Material provided

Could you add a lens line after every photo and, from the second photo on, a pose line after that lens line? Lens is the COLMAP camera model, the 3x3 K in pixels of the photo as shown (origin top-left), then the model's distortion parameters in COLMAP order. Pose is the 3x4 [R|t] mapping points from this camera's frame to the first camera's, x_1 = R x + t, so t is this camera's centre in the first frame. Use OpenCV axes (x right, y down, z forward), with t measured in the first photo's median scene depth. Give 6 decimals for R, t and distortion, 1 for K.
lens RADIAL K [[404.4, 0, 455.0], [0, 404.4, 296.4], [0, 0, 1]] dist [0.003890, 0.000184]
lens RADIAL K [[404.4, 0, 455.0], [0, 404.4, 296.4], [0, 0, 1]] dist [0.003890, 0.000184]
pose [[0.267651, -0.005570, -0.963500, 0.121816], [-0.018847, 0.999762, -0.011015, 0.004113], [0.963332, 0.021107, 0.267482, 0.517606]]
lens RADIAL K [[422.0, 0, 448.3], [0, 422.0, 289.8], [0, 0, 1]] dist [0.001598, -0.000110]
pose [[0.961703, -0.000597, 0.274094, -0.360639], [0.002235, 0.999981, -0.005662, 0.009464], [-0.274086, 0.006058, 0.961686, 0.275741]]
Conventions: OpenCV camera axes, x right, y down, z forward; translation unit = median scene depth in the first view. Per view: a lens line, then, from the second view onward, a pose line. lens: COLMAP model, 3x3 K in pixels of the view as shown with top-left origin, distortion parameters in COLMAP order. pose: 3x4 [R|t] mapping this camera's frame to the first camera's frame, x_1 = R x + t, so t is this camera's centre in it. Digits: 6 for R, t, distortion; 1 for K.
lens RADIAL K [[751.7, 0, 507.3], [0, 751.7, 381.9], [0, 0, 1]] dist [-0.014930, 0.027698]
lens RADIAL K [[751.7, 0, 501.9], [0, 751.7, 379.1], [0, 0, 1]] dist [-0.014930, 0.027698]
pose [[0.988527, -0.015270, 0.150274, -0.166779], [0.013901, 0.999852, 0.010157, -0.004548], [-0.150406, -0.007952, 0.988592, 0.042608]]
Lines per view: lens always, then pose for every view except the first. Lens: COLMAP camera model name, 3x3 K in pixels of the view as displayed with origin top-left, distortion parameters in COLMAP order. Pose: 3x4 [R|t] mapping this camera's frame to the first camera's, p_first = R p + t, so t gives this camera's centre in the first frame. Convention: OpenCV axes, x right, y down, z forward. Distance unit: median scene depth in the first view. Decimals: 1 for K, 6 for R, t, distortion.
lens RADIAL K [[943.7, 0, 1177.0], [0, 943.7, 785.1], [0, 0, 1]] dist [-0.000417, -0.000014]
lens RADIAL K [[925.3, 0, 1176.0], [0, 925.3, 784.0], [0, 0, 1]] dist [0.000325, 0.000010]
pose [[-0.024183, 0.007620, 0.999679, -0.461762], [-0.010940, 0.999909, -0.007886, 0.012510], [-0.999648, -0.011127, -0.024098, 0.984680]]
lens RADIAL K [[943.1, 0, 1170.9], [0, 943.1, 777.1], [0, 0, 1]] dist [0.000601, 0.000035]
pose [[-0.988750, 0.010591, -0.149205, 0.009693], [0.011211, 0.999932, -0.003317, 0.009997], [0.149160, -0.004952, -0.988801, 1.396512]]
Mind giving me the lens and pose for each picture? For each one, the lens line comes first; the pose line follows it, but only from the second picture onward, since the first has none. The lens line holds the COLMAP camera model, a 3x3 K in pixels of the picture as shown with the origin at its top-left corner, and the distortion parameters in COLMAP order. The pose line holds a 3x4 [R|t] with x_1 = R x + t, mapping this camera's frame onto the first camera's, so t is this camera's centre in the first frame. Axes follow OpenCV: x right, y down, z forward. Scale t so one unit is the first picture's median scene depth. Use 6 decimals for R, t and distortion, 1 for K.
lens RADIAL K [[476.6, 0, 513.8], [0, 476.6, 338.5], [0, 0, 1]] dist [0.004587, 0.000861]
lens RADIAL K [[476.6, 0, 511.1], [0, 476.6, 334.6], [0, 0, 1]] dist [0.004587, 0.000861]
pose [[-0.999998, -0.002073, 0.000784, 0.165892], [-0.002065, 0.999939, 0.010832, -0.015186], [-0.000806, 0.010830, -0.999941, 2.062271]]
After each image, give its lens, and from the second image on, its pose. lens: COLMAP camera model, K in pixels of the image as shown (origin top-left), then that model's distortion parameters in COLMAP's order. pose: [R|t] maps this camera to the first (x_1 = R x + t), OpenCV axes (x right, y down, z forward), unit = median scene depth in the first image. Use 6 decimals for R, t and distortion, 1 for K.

Task to carry out
Retype every record above exactly as it stands.

Response to this task
Could you add a lens line after every photo and, from the second photo on, a pose line after that lens line? Lens is the COLMAP camera model, the 3x3 K in pixels of the photo as shown (origin top-left), then the model's distortion parameters in COLMAP order. Pose is the 3x4 [R|t] mapping points from this camera's frame to the first camera's, x_1 = R x + t, so t is this camera's centre in the first frame. Use OpenCV axes (x right, y down, z forward), with t measured in the first photo's median scene depth. Give 6 decimals for R, t and distortion, 1 for K.
lens RADIAL K [[404.4, 0, 455.0], [0, 404.4, 296.4], [0, 0, 1]] dist [0.003890, 0.000184]
lens RADIAL K [[404.4, 0, 455.0], [0, 404.4, 296.4], [0, 0, 1]] dist [0.003890, 0.000184]
pose [[0.267651, -0.005570, -0.963500, 0.121816], [-0.018847, 0.999762, -0.011015, 0.004113], [0.963332, 0.021107, 0.267482, 0.517606]]
lens RADIAL K [[422.0, 0, 448.3], [0, 422.0, 289.8], [0, 0, 1]] dist [0.001598, -0.000110]
pose [[0.961703, -0.000597, 0.274094, -0.360639], [0.002235, 0.999981, -0.005662, 0.009464], [-0.274086, 0.006058, 0.961686, 0.275741]]
Conventions: OpenCV camera axes, x right, y down, z forward; translation unit = median scene depth in the first view. Per view: a lens line, then, from the second view onward, a pose line. lens: COLMAP model, 3x3 K in pixels of the view as shown with top-left origin, distortion parameters in COLMAP order. pose: 3x4 [R|t] mapping this camera's frame to the first camera's frame, x_1 = R x + t, so t is this camera's centre in it. Digits: 6 for R, t, distortion; 1 for K.
lens RADIAL K [[751.7, 0, 507.3], [0, 751.7, 381.9], [0, 0, 1]] dist [-0.014930, 0.027698]
lens RADIAL K [[751.7, 0, 501.9], [0, 751.7, 379.1], [0, 0, 1]] dist [-0.014930, 0.027698]
pose [[0.988527, -0.015270, 0.150274, -0.166779], [0.013901, 0.999852, 0.010157, -0.004548], [-0.150406, -0.007952, 0.988592, 0.042608]]
Lines per view: lens always, then pose for every view except the first. Lens: COLMAP camera model name, 3x3 K in pixels of the view as displayed with origin top-left, distortion parameters in COLMAP order. Pose: 3x4 [R|t] mapping this camera's frame to the first camera's, p_first = R p + t, so t gives this camera's centre in the first frame. Convention: OpenCV axes, x right, y down, z forward. Distance unit: median scene depth in the first view. Decimals: 1 for K, 6 for R, t, distortion.
lens RADIAL K [[943.7, 0, 1177.0], [0, 943.7, 785.1], [0, 0, 1]] dist [-0.000417, -0.000014]
lens RADIAL K [[925.3, 0, 1176.0], [0, 925.3, 784.0], [0, 0, 1]] dist [0.000325, 0.000010]
pose [[-0.024183, 0.007620, 0.999679, -0.461762], [-0.010940, 0.999909, -0.007886, 0.012510], [-0.999648, -0.011127, -0.024098, 0.984680]]
lens RADIAL K [[943.1, 0, 1170.9], [0, 943.1, 777.1], [0, 0, 1]] dist [0.000601, 0.000035]
pose [[-0.988750, 0.010591, -0.149205, 0.009693], [0.011211, 0.999932, -0.003317, 0.009997], [0.149160, -0.004952, -0.988801, 1.396512]]
Mind giving me the lens and pose for each picture? For each one, the lens line comes first; the pose line follows it, but only from the second picture onward, since the first has none. The lens line holds the COLMAP camera model, a 3x3 K in pixels of the picture as shown with the origin at its top-left corner, and the distortion parameters in COLMAP order. The pose line holds a 3x4 [R|t] with x_1 = R x + t, mapping this camera's frame onto the first camera's, so t is this camera's centre in the first frame. Axes follow OpenCV: x right, y down, z forward. Scale t so one unit is the first picture's median scene depth. Use 6 decimals for R, t and distortion, 1 for K.
lens RADIAL K [[476.6, 0, 513.8], [0, 476.6, 338.5], [0, 0, 1]] dist [0.004587, 0.000861]
lens RADIAL K [[476.6, 0, 511.1], [0, 476.6, 334.6], [0, 0, 1]] dist [0.004587, 0.000861]
pose [[-0.999998, -0.002073, 0.000784, 0.165892], [-0.002065, 0.999939, 0.010832, -0.015186], [-0.000806, 0.010830, -0.999941, 2.062271]]
After each image, give its lens, and from the second image on, its pose. lens: COLMAP camera model, K in pixels of the image as shown (origin top-left), then that model's distortion parameters in COLMAP's order. pose: [R|t] maps this camera to the first (x_1 = R x + t), OpenCV axes (x right, y down, z forward), unit = median scene depth in the first image. Use 6 decimals for R, t and distortion, 1 for K.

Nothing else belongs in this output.